→ THE EXERCISE
Can you rename "scientific name" to "species name" throughout the part of the records that opens with the first line and closes with the line containing "class: Pinopsida" (both included), and give only those lines back with everything else unchanged?

* * *

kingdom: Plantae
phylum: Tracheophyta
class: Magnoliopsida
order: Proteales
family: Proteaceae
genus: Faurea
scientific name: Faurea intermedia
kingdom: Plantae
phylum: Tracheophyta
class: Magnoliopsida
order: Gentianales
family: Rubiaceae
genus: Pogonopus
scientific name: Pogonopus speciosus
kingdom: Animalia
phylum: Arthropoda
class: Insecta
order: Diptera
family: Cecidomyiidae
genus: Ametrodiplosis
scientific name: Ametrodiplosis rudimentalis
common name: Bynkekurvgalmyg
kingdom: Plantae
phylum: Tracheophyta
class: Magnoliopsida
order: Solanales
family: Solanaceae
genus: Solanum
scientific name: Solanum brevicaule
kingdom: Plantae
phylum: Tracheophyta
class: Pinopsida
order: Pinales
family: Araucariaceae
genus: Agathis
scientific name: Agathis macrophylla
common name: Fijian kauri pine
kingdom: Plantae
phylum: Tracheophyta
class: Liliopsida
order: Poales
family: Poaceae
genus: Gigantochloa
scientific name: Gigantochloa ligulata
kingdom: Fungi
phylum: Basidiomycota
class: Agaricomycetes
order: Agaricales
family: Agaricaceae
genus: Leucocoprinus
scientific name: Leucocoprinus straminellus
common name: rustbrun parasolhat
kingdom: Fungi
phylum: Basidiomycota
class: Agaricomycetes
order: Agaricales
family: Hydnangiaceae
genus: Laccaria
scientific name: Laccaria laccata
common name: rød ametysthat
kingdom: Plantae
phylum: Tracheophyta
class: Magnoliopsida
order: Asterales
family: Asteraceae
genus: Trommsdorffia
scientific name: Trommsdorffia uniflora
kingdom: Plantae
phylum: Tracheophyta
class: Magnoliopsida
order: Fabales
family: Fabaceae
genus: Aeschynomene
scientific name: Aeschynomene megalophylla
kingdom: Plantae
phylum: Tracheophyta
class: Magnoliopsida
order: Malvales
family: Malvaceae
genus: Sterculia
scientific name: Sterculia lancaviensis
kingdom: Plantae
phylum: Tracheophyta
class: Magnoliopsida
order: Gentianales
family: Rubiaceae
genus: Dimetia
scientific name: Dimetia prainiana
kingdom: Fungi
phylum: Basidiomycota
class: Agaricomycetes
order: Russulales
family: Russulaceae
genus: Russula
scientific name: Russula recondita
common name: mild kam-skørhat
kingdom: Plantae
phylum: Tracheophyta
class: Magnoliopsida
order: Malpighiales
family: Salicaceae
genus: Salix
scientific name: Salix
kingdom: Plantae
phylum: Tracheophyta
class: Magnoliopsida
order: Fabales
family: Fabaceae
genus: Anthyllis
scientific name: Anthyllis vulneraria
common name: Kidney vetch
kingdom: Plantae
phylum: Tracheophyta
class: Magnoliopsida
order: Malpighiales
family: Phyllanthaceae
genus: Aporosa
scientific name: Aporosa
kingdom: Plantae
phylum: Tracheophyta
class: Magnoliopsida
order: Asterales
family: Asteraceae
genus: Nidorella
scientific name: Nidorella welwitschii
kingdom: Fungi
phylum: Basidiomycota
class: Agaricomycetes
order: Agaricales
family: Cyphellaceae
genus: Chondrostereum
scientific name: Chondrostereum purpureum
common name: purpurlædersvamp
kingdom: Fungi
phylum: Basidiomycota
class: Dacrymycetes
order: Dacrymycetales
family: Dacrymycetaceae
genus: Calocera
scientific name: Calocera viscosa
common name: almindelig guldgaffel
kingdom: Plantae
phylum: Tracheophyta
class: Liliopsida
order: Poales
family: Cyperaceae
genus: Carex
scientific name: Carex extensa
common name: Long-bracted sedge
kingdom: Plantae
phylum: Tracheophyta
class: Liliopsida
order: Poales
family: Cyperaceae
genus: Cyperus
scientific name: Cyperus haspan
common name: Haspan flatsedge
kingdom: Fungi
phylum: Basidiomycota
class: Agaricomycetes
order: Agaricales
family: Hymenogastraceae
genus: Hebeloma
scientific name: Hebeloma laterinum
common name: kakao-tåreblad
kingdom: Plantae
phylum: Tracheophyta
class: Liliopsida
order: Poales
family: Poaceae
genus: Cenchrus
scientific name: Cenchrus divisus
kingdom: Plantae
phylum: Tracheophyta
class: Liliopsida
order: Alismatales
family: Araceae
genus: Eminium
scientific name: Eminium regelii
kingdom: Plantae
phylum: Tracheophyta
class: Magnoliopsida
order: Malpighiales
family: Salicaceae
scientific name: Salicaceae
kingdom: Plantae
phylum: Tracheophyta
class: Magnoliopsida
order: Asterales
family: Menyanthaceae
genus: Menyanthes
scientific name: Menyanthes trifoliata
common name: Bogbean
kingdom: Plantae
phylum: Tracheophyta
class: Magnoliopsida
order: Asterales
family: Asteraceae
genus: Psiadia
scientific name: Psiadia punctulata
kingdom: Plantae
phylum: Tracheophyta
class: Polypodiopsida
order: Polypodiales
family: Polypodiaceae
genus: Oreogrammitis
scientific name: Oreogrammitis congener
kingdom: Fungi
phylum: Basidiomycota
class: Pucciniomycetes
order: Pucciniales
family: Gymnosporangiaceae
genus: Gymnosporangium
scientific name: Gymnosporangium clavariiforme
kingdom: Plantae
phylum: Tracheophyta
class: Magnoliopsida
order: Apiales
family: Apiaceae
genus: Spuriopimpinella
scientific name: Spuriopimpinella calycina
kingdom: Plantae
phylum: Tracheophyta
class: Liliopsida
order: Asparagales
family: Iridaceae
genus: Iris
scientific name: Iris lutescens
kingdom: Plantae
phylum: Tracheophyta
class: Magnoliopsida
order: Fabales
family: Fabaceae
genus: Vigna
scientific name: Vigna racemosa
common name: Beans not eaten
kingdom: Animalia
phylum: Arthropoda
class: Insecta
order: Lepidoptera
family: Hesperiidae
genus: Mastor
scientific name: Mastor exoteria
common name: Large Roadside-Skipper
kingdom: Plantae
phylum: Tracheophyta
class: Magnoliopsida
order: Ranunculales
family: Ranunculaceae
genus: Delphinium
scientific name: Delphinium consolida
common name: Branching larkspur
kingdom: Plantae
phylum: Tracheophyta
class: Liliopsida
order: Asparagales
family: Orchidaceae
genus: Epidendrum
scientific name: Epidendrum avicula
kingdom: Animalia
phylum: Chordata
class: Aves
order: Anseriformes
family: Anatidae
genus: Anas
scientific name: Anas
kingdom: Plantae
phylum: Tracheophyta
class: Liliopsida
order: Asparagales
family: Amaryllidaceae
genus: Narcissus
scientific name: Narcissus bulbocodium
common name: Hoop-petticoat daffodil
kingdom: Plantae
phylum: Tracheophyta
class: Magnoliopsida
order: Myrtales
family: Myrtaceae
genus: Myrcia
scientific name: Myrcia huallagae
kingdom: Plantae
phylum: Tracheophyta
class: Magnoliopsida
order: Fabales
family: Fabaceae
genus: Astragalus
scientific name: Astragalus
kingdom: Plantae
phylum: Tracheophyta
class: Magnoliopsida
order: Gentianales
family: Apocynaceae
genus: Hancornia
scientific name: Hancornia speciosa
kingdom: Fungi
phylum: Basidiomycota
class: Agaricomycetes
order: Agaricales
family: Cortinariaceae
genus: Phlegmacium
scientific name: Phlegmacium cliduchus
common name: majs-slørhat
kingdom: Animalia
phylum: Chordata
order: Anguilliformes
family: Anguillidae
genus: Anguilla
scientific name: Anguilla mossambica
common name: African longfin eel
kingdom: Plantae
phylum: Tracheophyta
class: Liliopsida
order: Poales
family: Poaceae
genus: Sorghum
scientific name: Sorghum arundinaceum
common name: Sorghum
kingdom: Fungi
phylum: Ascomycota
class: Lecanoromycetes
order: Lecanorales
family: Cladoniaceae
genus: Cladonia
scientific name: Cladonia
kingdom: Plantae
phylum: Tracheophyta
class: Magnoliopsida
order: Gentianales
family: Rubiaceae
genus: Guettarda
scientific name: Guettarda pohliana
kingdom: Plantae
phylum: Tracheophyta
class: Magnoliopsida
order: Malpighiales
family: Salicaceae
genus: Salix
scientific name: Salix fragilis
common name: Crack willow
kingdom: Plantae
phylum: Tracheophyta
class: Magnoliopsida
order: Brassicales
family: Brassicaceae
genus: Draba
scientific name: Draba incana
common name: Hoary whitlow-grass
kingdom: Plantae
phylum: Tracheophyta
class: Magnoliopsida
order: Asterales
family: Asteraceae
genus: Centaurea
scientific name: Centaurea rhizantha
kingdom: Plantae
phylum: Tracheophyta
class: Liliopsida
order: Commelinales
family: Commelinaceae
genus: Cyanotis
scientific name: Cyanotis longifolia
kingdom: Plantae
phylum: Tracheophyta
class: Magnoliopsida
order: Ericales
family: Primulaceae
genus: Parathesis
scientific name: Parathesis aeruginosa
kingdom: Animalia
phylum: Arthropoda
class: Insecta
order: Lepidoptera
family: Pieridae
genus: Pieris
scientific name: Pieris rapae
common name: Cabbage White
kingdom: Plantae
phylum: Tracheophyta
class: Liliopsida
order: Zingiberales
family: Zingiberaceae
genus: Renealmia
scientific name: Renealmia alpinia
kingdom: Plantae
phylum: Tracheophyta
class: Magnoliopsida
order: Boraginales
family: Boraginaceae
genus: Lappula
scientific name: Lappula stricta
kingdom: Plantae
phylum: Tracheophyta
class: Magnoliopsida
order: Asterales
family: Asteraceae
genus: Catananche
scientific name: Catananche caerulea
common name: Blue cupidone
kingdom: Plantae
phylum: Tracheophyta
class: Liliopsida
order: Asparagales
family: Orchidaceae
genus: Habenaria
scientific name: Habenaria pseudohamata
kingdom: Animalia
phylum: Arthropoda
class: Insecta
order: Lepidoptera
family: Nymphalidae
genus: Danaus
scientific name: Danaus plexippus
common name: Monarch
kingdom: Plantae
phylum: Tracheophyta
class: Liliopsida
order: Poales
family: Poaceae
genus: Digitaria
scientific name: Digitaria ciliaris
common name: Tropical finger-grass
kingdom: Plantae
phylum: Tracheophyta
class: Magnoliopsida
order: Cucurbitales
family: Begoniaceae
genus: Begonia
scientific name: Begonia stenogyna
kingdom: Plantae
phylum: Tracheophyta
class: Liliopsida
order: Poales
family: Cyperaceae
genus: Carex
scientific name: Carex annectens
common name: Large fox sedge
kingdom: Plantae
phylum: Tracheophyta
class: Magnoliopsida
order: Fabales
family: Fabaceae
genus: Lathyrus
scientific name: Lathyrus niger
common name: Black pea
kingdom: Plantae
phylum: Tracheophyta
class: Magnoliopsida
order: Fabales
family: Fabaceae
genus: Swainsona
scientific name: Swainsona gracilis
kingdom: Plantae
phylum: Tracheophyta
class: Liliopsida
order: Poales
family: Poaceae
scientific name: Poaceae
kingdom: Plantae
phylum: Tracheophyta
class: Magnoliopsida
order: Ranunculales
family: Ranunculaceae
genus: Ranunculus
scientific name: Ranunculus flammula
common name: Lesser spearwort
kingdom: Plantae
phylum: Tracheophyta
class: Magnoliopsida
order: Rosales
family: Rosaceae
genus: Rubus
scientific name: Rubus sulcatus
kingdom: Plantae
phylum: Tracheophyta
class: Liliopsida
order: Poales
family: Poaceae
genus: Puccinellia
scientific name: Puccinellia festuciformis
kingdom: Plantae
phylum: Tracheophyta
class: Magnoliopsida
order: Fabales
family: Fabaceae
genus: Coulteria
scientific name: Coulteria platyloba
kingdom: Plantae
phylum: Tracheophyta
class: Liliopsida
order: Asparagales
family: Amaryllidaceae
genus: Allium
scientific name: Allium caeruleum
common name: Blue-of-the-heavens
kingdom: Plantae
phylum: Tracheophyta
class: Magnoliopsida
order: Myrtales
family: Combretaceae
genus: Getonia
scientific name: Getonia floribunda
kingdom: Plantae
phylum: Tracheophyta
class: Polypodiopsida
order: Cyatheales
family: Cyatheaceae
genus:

* * *

→ REPLY
kingdom: Plantae
phylum: Tracheophyta
class: Magnoliopsida
order: Proteales
family: Proteaceae
genus: Faurea
species name: Faurea intermedia
kingdom: Plantae
phylum: Tracheophyta
class: Magnoliopsida
order: Gentianales
family: Rubiaceae
genus: Pogonopus
species name: Pogonopus speciosus
kingdom: Animalia
phylum: Arthropoda
class: Insecta
order: Diptera
family: Cecidomyiidae
genus: Ametrodiplosis
species name: Ametrodiplosis rudimentalis
common name: Bynkekurvgalmyg
kingdom: Plantae
phylum: Tracheophyta
class: Magnoliopsida
order: Solanales
family: Solanaceae
genus: Solanum
species name: Solanum brevicaule
kingdom: Plantae
phylum: Tracheophyta
class: Pinopsida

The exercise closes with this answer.